Support for GEMMA-2-2B-it Model

google-ai-edge / mediapipe

Cross-platform, customizable ML solutions for live and streaming media.

https://ai.google.dev/edge/mediapipe

Apache License 2.0

27.42k stars 5.15k forks source link

Support for GEMMA-2-2B-it Model #5594

Closed jfduma closed 3 weeks ago

jfduma commented 2 months ago

MediaPipe Solution (you are using)

Version: 0.10.14

Programming language

No response

Are you willing to contribute it

None

Describe the feature and the current behaviour/state

It seems that Mediapipe currently does not support the GEMMA-2-2B-it model. Is there a plan to support it? When can we expect it to be completed?

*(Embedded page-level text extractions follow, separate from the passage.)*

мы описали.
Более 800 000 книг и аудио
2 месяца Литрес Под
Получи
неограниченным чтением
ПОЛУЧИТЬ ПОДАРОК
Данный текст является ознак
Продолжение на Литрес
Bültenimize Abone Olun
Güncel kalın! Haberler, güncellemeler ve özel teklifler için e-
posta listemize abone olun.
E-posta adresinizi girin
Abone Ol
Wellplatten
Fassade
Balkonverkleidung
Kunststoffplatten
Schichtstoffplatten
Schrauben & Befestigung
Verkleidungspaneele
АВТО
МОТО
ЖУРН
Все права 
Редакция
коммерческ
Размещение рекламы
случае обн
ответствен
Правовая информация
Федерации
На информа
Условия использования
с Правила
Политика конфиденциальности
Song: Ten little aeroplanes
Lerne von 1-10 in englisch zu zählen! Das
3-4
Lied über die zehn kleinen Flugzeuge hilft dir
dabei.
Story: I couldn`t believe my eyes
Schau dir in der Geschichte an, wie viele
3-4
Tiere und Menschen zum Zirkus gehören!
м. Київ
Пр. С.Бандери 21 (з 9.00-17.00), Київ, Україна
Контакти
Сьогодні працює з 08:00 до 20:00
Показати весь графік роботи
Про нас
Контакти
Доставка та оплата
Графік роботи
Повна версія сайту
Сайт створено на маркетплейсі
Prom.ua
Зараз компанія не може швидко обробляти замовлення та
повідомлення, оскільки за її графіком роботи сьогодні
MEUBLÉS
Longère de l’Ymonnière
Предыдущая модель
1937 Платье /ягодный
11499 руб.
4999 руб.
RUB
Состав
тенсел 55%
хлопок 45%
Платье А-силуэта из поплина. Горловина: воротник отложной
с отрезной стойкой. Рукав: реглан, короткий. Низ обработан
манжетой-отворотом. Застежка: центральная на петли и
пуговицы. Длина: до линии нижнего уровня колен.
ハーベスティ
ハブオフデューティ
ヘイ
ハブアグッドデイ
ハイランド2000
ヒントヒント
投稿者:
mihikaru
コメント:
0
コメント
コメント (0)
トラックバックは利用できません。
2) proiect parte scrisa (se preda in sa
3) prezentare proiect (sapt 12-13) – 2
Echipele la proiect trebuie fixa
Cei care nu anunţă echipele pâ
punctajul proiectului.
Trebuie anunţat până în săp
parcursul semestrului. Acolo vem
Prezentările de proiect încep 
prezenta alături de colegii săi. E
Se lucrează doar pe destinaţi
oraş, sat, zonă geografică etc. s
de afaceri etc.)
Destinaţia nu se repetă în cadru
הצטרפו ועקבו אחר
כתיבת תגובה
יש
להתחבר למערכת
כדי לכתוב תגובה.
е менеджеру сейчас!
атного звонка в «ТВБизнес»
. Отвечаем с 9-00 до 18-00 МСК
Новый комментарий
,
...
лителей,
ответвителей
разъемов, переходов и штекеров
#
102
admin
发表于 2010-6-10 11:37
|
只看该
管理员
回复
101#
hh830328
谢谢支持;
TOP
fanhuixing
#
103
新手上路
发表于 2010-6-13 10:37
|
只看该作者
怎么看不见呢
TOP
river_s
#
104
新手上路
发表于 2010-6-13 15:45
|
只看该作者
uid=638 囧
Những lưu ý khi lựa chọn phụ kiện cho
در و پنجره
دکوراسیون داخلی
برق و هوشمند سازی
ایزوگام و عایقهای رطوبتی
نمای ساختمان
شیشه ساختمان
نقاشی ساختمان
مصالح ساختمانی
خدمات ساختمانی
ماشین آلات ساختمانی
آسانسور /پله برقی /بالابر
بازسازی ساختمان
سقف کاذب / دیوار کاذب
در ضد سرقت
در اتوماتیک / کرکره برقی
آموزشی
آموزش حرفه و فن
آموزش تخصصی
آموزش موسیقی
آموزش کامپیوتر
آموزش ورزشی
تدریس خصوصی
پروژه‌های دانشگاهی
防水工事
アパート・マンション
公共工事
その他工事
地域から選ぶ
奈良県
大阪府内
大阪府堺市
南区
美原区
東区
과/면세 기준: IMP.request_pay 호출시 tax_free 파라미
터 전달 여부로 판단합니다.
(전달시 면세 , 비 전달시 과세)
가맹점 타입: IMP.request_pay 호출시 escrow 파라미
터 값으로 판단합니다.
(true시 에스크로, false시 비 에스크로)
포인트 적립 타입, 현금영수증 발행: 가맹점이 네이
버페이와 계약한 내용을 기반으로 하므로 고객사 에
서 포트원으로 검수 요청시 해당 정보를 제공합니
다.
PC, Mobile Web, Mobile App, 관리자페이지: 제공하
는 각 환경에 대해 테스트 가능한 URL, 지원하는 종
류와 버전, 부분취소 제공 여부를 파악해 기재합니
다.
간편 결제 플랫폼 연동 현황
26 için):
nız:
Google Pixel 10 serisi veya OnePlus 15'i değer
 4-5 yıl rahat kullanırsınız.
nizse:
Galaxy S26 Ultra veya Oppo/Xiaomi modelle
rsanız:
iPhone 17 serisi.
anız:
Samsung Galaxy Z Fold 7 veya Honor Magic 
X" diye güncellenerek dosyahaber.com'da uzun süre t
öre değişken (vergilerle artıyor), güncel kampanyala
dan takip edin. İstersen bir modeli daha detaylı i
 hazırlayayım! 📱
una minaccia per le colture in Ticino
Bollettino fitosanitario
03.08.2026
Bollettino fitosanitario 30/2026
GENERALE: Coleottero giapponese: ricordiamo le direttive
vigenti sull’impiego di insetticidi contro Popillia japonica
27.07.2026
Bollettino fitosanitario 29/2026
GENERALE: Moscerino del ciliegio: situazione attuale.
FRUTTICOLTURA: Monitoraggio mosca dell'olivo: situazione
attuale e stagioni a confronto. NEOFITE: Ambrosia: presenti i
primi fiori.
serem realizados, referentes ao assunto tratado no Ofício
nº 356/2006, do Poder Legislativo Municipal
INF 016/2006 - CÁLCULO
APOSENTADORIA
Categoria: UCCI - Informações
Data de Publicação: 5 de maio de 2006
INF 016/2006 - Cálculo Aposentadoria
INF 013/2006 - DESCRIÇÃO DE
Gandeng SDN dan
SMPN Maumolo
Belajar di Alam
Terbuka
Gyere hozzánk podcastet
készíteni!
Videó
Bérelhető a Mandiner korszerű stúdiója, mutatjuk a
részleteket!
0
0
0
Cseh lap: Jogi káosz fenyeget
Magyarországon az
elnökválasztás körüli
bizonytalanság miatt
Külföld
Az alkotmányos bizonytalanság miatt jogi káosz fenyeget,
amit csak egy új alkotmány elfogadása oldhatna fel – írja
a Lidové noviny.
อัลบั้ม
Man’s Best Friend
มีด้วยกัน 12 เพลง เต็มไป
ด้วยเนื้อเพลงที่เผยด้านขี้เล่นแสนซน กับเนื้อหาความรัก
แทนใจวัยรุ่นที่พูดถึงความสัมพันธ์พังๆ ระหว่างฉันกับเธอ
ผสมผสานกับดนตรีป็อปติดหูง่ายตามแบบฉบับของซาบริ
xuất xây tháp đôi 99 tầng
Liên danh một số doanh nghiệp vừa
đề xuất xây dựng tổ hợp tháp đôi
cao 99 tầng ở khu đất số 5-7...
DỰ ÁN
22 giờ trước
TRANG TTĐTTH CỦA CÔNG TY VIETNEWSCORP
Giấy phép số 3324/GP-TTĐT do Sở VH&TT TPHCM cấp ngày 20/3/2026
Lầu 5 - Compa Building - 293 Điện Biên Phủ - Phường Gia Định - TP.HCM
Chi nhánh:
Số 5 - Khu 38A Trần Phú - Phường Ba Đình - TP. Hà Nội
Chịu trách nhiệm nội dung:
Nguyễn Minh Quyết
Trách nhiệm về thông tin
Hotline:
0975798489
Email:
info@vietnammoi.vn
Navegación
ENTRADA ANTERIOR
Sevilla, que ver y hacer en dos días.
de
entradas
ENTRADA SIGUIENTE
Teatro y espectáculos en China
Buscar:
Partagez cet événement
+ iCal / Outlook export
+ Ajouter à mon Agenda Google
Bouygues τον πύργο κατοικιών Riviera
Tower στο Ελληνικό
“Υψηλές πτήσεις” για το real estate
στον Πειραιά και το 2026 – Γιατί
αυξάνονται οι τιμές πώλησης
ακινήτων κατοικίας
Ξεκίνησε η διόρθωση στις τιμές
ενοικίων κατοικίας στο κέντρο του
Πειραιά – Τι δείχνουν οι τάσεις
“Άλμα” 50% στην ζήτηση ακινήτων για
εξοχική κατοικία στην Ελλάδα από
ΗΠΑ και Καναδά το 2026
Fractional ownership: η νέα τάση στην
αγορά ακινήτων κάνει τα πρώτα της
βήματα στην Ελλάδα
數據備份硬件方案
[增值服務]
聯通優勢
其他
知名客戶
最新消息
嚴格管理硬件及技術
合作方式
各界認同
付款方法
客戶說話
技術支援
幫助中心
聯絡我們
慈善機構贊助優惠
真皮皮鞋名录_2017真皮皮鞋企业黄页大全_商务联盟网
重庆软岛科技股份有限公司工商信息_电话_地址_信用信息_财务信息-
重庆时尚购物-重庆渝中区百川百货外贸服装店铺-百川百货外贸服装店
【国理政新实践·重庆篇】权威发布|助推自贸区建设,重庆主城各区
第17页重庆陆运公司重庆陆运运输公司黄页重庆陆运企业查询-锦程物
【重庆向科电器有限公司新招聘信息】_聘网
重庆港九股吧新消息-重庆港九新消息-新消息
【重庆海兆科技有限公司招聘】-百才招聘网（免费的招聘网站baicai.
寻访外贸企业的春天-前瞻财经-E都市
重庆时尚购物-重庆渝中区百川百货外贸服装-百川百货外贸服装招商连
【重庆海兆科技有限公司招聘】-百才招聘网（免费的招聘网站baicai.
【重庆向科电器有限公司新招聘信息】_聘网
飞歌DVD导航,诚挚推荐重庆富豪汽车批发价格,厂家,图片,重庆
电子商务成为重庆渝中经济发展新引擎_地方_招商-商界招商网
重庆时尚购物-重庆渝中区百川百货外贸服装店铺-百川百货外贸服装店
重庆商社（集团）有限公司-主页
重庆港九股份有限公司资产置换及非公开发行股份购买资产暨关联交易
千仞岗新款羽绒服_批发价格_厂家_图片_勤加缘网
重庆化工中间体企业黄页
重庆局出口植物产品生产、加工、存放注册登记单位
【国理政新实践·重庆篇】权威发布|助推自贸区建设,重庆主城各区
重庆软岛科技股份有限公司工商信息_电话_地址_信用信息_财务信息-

Will this change the current API? How?

No response

Who will benefit with this feature?

No response

Please specify the use cases for this feature

convert gemma-2-2b-it for mediapipe

Any Other info

No response

kuaashish commented 2 months ago

Hi @jfduma,

Thank you for submitting this feature request. We believe it aligns with our current roadmap, and we are working on its implementation. However, we can not commit to a specific availability timeline at this moment. We will share your request with our team and notify you once it's supported.

jfduma commented 2 months ago

Thank you for the update. I look forward to hearing more when it's available.

Best, jfduma

kuaashish commented 1 month ago

Hi @jfduma,

Our LLM Task API now supports the Gemma 2-2B models now. You can find more information on our documentation page. Additionally, you can follow this example to convert the models to TFLite.

Thank you!!

tyrmullen commented 1 month ago

Note that the conversion process mentioned in the documentation above will only work for CPU backends, which I believe limits its usage to Android and iOS APIs. While unfortunately this is not mentioned in the paragraph linked to above, the relevant disclaimer can be found on the LLM Inference overview page:

Note: Models mapped using AI Edge Torch can only run on the CPU backend and are therefore limited to Android and iOS.

So running Gemma-2-2B as described above uses a different conversion process which will only work on Android using the CPU backend (and maybe iOS using the CPU backend).

github-actions[bot] commented 1 month ago

This issue has been marked stale because it has no recent activity since 7 days. It will be closed if no further activity occurs. Thank you.

tyrmullen commented 1 month ago

Gemma-2-2B should now also be runnable on GPU with the latest (0.10.16) release on web. We have not published a pre-converted model, nor released detailed documentation for it yet, but the usual conversion process (from .safetensors) should work there now. So to summarize the current state of support:

Android or iOS: use new conversion process (AI EdgeTorch); runs on CPU
Web: use old conversion process (follow old Gemma 1.1 instructions, but use name "GEMMA2_2B"); runs on GPU

github-actions[bot] commented 1 month ago

This issue has been marked stale because it has no recent activity since 7 days. It will be closed if no further activity occurs. Thank you.

github-actions[bot] commented 3 weeks ago

This issue was closed due to lack of activity after being marked stale for past 7 days.